Telling coworkers (the married one) you are looking to meet someone interesting can help. It's amazing how people will have friends that would be cool to meet ... and then sit on that information until you stand in the face to ask them for any recommendations.

Tone
This is the advice they tell you when you're pursuing a career. You need to tell people what you're hoping to do. I guess the same could be true of finding a mate.

castalia
10-31-16, 05:38 PM
Well, I was very much like you throughout my 20s. I didn't even lose my virginity until I was 26 so not really interested in guys (apart from romanticizing them from afar) until I turned 30.
Then, after a bad relationship with someone who in hindsight was unstable, I became a love addict for a couple of years and started dating guys with the aim of getting them to "love me back".
I am 34 years old now and after over a year of working on myself, I am now much more clear-headed and focused on my goals rather than whether a relationship will turn up. The less you worry about these things the better. Fall in love with yourself first!

midnightstar
10-31-16, 05:48 PM
Well, I was very much like you throughout my 20s. I didn't even lose my virginity until I was 26 so not really interested in guys (apart from romanticizing them from afar) until I turned 30.
Then, after a bad relationship with someone who in hindsight was unstable, I became a love addict for a couple of years and started dating guys with the aim of getting them to "love me back".
I am 34 years old now and after over a year of working on myself, I am now much more clear-headed and focused on my goals rather than whether a relationship will turn up. The less you worry about these things the better. Fall in love with yourself first!

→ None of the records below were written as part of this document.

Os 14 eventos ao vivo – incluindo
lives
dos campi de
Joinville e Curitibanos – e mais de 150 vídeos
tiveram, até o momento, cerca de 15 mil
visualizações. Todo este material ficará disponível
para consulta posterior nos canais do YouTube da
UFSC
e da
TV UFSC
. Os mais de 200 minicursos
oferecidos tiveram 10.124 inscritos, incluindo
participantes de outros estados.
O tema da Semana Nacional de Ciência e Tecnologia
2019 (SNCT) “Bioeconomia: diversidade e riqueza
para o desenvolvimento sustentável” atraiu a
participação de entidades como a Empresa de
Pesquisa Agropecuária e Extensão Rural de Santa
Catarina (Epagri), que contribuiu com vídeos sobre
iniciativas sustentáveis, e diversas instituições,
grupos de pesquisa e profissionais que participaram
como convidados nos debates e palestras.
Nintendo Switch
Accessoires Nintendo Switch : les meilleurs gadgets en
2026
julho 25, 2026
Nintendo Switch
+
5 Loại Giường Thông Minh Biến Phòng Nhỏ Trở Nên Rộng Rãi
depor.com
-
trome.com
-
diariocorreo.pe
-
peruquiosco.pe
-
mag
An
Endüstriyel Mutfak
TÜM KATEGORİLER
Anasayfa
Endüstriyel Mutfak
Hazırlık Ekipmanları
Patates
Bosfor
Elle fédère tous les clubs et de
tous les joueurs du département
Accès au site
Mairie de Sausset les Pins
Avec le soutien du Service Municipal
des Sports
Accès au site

Sadly, this is easier said than done for some people (myself included)

castalia
10-31-16, 05:53 PM
Sadly, this is easier said than done for some people (myself included)

I know. That's why I said it took over one year of diligently working on myself. I am by no means done with this, but glad to have figured it out at 34. Some people never do.

BellaVita
11-01-16, 06:15 AM
Speaking of "falling in love with yourself" - I don't really understand that phrase. I get "love yourself" I'm pretty sure.

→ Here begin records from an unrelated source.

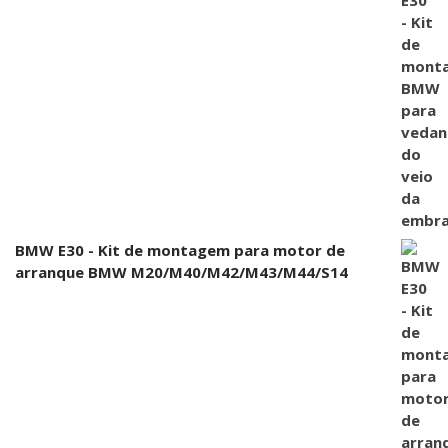
BMW E30 - Kit de montagem para motor de
arranque BMW M20/M40/M42/M43/M44/S14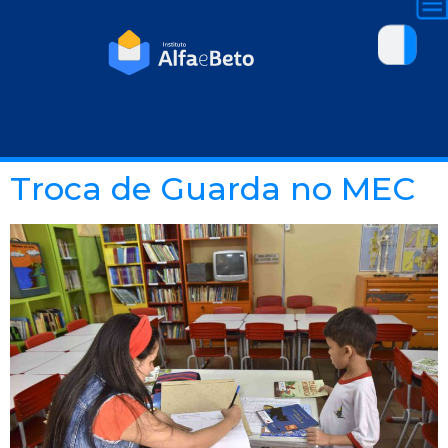
Troca de Guarda no MEC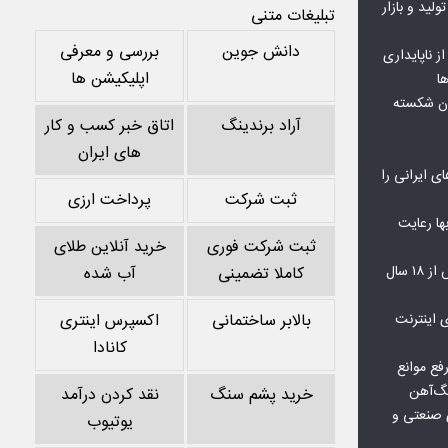
ولید و بازار
تبلیغات متنی
دانش جوین
بررسی و معرفی
 ناپایداری
اپلیکیشن ها
ا
ان شکسته
آراد برندینگ
اتاق خبر کسب و کار
های ایران
ای ایرانی را
ثبت شرکت
پرداخت ارزی
‌بها رعایت
ثبت شرکت فوری
خرید آنلاین طلای
مشکلات مسکن مهر پردیس پس از ۱۸ سال
کاملا تضمینی
آب شده
اعمال ضریب ۲.۷ برای اینترنت
بالابر ساختمانی
اکسپرس اینتری
کانادا
فع موانع
گ‌آهن
خرید پشم سنگ
نقد کردن درآمد
ی صنعتی و
یوتیوب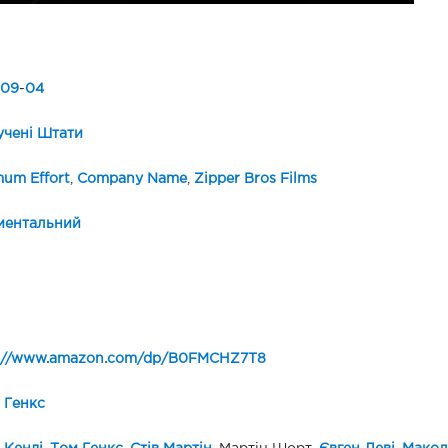
09
-
04
чені Штати
um Effort
,
Company Name
,
Zipper Bros Films
ментальний
s://www.amazon.com/dp/B0FMCHZ7T8
 Генкс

And I do love myself(I think?), but I don't have romantic feelings for myself.

When I hear "falling in love with yourself" I imagine someone having intense feelings for themselves.

stef
11-01-16, 06:56 AM
I think its a way of saying " learn to love and accept yourself"

EuropeanADHD
11-01-16, 01:53 PM
Telling coworkers (the married one) you are looking to meet someone interesting can help. It's amazing how people will have friends that would be cool to meet ... and then sit on that information until you stand in the face to ask them for any recommendations.

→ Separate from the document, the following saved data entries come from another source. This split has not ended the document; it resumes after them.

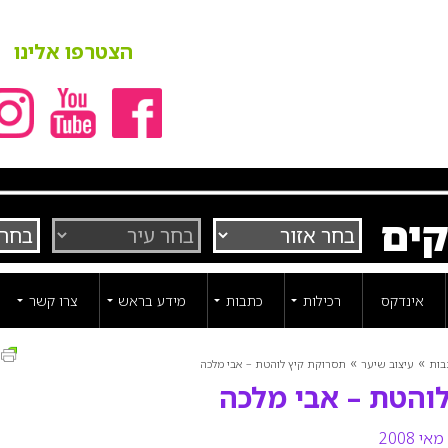
הצטרפו אלינו
קים
אינדקס
רכילות
כתבות
מידע בראש
צרו קשר
ה
»
»
בות
עיצוב שיער
תסרוקת קיץ לוהטת – אבי מלכה
והטת – אבי מלכה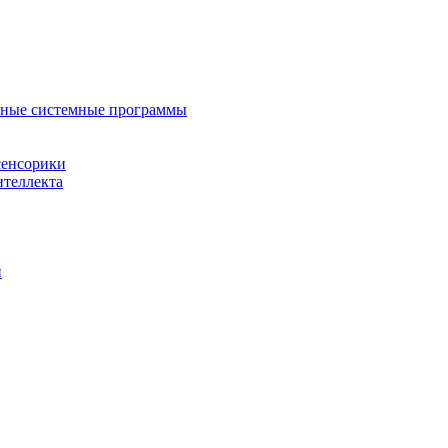
нные системные программы
сенсорики
нтеллекта
й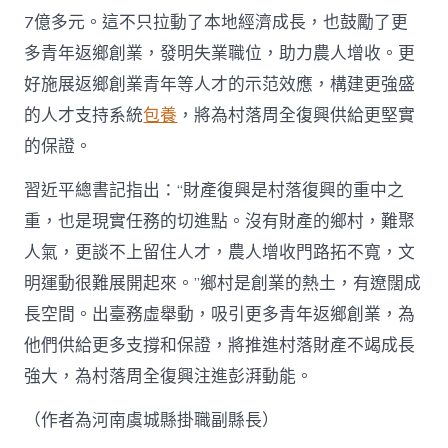
7億多元。這不只拉動了本地經濟成長，也鼓勵了更
多青年返鄉創業，發明失業職位，助力農人增收。更
好施展返鄉創業青年等人才的示范效應，構建更強盛
的人才支持系統
包養
，將為村落周全復興供給更堅實
的保證。
習近平總書記指出：“財產復興是村落復興的重中之
重，也是現實任務的切進點。沒有財產的鄉村，難聚
人氣，更談不上留住人才，農人增收門路拓不寬，文
明運動很難展開起來。”鄉村是創業的熱土，有遼闊成
長空間。出臺務虛舉動，吸引更多青年返鄉創業，為
他們供給更多支撐和保證，將推進村落財產不竭成長
強大，為村落周全復興注進彭湃動能。
（作者為河南虞城縣掛職副縣長）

This may be a cultural difference :) There are maybe two people at work who know I'm single, I would never tell the others :) I imagine it may backfire horribly if you hope for a career progression. When I asked for a promotion some time ago my boss told me that I "should focus on my private life instead". It was offensive, out of place, not very professional :) But I was happy to know she doesn't really have a clue what my private life looks life. If she knew that I'm single and used this argument I would see it as even more hurtful.

dvdnvwls
11-01-16, 03:31 PM
About falling in love with yourself...

I wonder if part of the meaning is the way that when you fall in love you become very positive about and very fascinated with that person.

If it's easier said than done for some people, I suspect those are exactly the people who really need to devote a lot of time and energy to learning to be interested in themselves and love themselves.